Continue a história do menino que salva o cavalo do carroceiro bêbado, a partir da última frase apresentada.
── TEXTO EXTRAÍDO
O menino impoluto

Um menino de doze para treze anos estava caminhando nos arredores do Quarto Distrito, quando viu um carroceiro bêbado, no meio da rua, maltratando seu cavalo com violentas chicotadas. Além disso, com um estilete de ferro cutucava o dorso e o flanco do animal para fazê-lo andar. Os transeuntes em sua volta davam risadas, ninguém fazia nada, apenas se divertiam com a cena. O Menino não resistiu em ver aquele sofrimento; brigou com o carroceiro, prontamente retirou os arreios do cavalo e começou a andar com ele pela cidade. O carroceiro sem noção do acontecido ficou dormindo na sua carroça.
────
── DADOS EXIBIDOS
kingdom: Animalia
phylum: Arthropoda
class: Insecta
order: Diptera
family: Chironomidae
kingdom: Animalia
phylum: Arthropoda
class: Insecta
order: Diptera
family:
────
── DADOS EXIBIDOS
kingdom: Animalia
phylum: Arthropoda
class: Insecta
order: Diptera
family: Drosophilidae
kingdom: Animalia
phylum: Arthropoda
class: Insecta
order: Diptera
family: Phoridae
────
*RESULTADO*.
O que fazer? Lembrou-se da Associação Protetora dos Animais, comandada pela Sra. Palmira Gobbi, na qual já tivera contato por causa de maus-tratos com cães soltos nas ruas. A casa dela era longe, no bairro Menino Deus. Ele foi andando com o cavalo durante seis horas e chegou na residência da Dona Palmira às dez horas da noite. Claro que ela ficou orgulhosa do feito pois era uma pioneira da luta em favor dos animais, – Qual é o seu nome? Perguntou. – Mário, respondeu o menino.
O menino perdeu o pai cedo e sua mãe, sobrevivente do holocausto, teve que sozinha lutar para a formação dele e de seu irmão. Essas marcas certamente influenciaram na sua afetividade e generosidade com o próximo, atributos difíceis, nos dias de hoje, encontrar nas pessoas. Então, decidiu ser médico para ajudar não só os animais, mas também as pessoas.
Vim a conhecê-lo quando ingressamos na faculdade. Tinha um cabelo de fogo, ruivo. Achava uma pessoa diferenciada, não só pelo seu conhecimento de mundo e da medicina, mas também pelo seu modo gentil com os colegas.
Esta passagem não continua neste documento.